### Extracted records
* Begin *
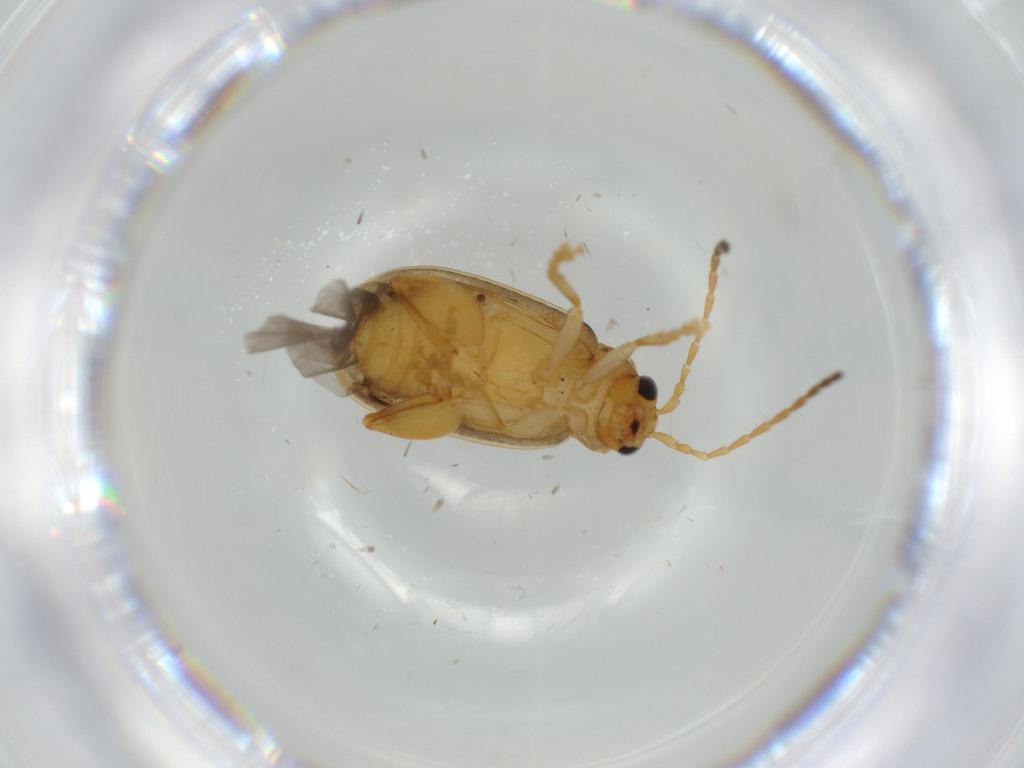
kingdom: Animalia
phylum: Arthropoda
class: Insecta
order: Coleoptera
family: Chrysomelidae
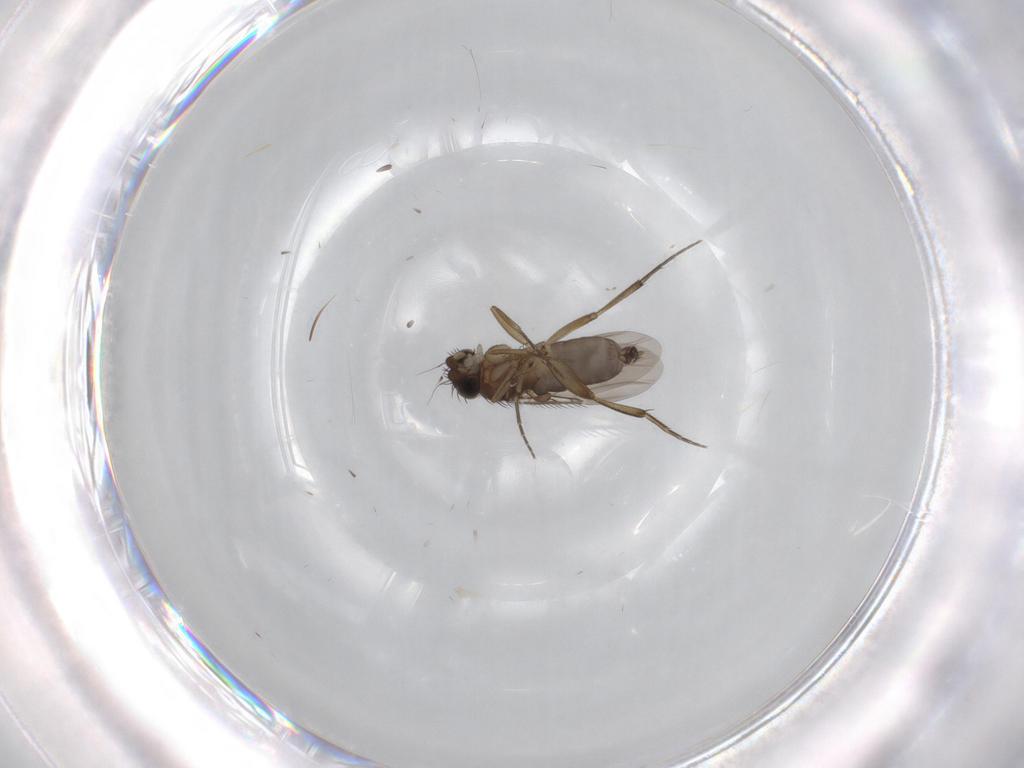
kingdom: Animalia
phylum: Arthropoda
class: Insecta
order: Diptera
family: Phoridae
* End *
* Begin *
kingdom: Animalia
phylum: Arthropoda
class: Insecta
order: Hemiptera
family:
* End *
* Begin *
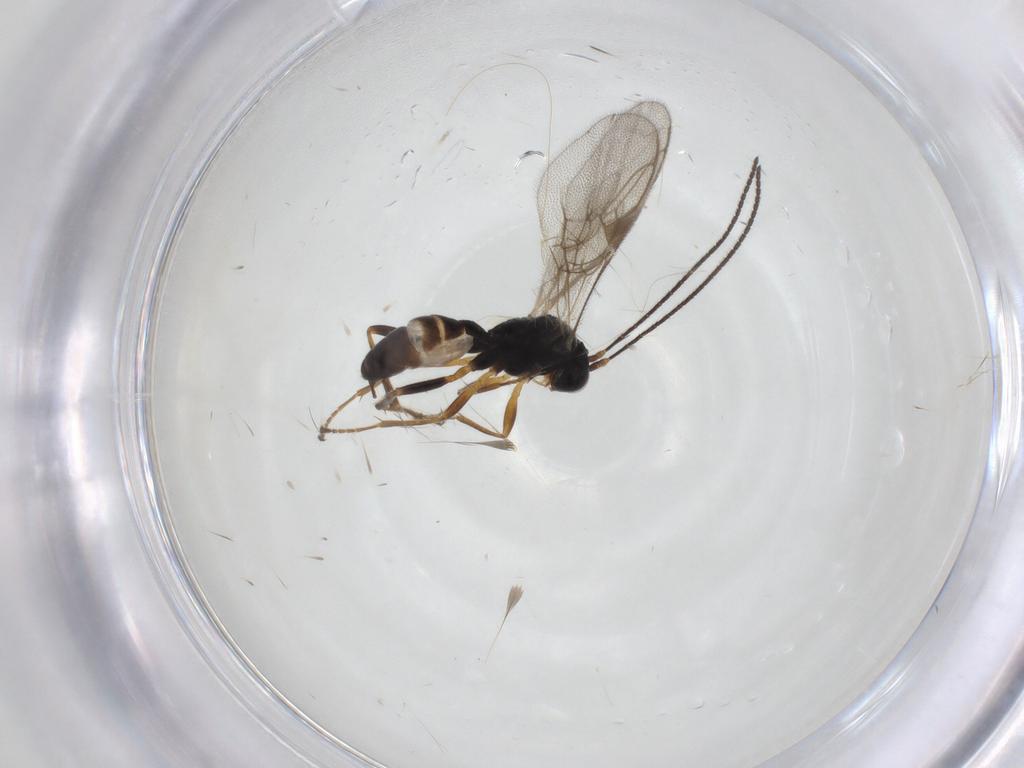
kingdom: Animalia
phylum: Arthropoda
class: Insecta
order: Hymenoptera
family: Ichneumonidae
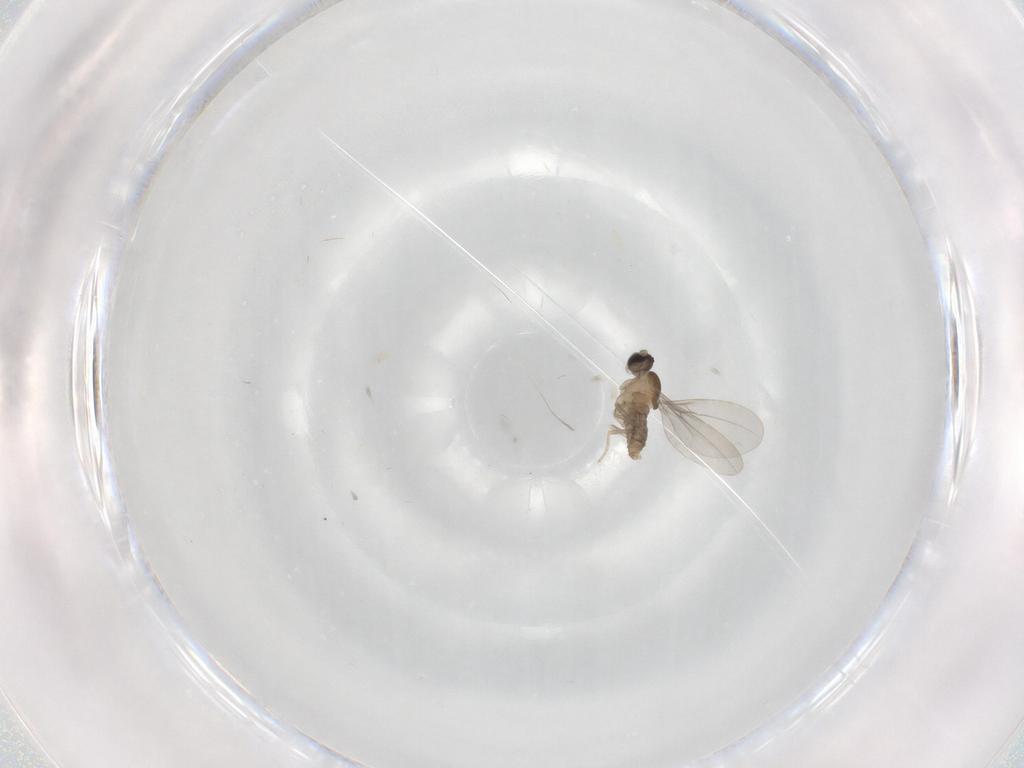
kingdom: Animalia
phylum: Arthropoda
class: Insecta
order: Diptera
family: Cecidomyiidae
* End *
### Written exercise
Count the lines in the items above that contain the string "family", where case counts, and reply with that number alone.

### Solution for this exercise
5